YOUR GOAL - Repeat everything from the line containing "Sending a \'\'raw\'\'" down to the line containing "As you sent", substituting "payload" for "message" and leaving the rest unchanged. Give only those lines.

AVAILABLE DATA -
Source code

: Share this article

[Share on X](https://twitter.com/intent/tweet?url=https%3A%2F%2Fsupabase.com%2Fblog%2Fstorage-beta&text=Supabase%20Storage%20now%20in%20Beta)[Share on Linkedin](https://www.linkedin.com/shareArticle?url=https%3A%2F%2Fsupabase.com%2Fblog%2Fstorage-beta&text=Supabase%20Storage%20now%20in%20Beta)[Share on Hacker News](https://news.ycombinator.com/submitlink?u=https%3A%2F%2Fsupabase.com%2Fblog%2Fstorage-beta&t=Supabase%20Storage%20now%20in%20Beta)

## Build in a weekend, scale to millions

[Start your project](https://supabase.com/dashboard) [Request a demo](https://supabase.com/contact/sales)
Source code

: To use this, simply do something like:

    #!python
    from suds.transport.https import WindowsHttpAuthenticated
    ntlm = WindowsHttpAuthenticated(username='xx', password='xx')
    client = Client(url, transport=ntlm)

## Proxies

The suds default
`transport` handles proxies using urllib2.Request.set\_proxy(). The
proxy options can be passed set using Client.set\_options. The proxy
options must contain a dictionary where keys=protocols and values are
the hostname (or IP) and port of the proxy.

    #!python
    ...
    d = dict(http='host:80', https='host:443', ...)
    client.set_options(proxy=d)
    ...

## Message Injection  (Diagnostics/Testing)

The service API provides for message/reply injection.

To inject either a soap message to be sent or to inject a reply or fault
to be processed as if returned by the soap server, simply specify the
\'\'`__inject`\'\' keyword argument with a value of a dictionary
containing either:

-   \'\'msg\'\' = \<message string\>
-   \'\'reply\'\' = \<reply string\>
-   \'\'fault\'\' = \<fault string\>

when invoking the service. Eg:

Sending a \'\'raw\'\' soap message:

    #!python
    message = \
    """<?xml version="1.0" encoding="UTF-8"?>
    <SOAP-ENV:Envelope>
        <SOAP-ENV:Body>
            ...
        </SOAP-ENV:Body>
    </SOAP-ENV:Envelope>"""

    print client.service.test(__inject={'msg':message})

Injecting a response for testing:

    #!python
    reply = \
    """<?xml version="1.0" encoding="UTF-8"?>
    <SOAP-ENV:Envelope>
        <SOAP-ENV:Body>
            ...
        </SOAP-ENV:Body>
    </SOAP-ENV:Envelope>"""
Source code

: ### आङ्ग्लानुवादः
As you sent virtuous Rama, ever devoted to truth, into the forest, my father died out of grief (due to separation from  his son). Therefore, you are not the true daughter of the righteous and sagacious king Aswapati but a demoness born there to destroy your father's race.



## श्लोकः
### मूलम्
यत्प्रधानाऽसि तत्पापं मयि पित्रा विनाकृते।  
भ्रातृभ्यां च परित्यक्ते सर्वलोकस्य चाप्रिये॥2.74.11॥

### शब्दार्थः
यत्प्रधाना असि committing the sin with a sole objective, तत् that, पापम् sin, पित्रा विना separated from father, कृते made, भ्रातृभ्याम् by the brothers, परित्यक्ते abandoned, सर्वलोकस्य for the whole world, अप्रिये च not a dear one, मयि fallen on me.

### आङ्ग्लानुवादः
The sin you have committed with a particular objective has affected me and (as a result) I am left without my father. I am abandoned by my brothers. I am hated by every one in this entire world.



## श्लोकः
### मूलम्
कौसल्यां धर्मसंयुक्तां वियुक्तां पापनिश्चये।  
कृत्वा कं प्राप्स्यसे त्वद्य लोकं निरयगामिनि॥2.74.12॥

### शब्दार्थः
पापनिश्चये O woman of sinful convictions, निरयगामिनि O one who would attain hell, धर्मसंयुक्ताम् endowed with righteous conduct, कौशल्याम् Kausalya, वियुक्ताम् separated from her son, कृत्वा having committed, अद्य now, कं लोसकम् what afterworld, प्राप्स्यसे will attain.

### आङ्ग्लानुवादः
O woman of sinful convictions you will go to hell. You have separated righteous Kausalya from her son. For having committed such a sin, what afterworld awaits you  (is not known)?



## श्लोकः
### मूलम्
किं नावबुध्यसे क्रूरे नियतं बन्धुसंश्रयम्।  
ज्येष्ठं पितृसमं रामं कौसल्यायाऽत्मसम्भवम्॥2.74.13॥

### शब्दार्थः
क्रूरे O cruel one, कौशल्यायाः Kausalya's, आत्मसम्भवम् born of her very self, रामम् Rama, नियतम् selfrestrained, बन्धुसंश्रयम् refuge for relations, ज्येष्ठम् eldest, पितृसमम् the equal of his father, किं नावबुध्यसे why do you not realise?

==

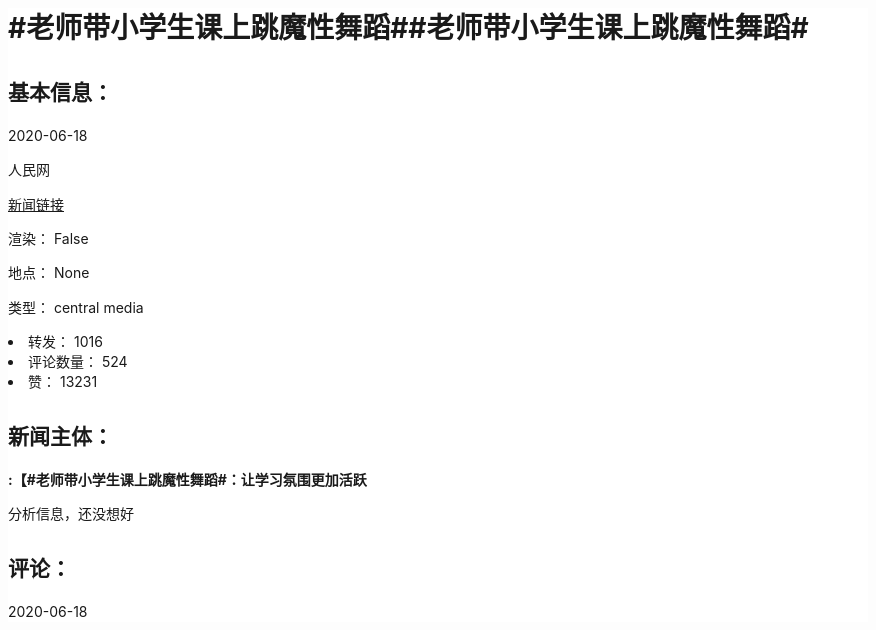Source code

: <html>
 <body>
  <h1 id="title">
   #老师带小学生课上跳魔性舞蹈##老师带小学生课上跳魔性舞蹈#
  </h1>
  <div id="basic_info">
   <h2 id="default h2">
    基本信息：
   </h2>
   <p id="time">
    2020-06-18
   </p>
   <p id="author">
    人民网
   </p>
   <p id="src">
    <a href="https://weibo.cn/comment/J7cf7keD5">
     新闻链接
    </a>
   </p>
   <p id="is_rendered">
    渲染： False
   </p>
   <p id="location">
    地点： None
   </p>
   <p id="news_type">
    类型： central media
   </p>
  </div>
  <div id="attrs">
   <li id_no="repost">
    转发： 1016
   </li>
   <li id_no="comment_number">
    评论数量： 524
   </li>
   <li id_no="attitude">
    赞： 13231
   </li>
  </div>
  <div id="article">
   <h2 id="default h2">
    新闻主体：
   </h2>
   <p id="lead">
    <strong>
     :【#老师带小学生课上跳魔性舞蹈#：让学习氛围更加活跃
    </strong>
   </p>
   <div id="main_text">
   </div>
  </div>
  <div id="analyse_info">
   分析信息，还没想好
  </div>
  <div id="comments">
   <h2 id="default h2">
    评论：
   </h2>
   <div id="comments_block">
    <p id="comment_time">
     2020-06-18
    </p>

---

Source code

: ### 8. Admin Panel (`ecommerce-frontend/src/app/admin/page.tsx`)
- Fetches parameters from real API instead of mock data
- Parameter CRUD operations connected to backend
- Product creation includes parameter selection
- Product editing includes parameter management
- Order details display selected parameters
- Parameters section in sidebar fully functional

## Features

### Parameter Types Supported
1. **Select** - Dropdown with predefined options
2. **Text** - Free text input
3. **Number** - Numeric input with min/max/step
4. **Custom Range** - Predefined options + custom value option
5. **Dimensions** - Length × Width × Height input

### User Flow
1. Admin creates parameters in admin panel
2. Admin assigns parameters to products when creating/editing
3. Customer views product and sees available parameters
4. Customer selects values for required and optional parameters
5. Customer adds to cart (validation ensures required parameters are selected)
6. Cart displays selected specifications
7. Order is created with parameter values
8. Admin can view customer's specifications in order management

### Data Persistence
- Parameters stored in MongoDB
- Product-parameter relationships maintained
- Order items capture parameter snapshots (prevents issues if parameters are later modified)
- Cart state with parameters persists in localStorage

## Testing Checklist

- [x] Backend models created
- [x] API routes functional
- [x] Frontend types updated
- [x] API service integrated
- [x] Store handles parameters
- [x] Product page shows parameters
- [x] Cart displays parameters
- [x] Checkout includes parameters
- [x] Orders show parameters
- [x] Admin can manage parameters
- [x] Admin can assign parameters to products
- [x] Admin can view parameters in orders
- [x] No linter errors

ANSWER TO THE PROBLEM -
Sending a \'\'raw\'\' soap payload:

    #!python
    payload = \
    """<?xml version="1.0" encoding="UTF-8"?>
    <SOAP-ENV:Envelope>
        <SOAP-ENV:Body>
            ...
        </SOAP-ENV:Body>
    </SOAP-ENV:Envelope>"""

    print client.service.test(__inject={'msg':payload})

Injecting a response for testing:

    #!python
    reply = \
    """<?xml version="1.0" encoding="UTF-8"?>
    <SOAP-ENV:Envelope>
        <SOAP-ENV:Body>
            ...
        </SOAP-ENV:Body>
    </SOAP-ENV:Envelope>"""
Source code

: ### आङ्ग्लानुवादः
As you sent virtuous Rama, ever devoted to truth, into the forest, my father died out of grief (due to separation from  his son). Therefore, you are not the true daughter of the righteous and sagacious king Aswapati but a demoness born there to destroy your father's race.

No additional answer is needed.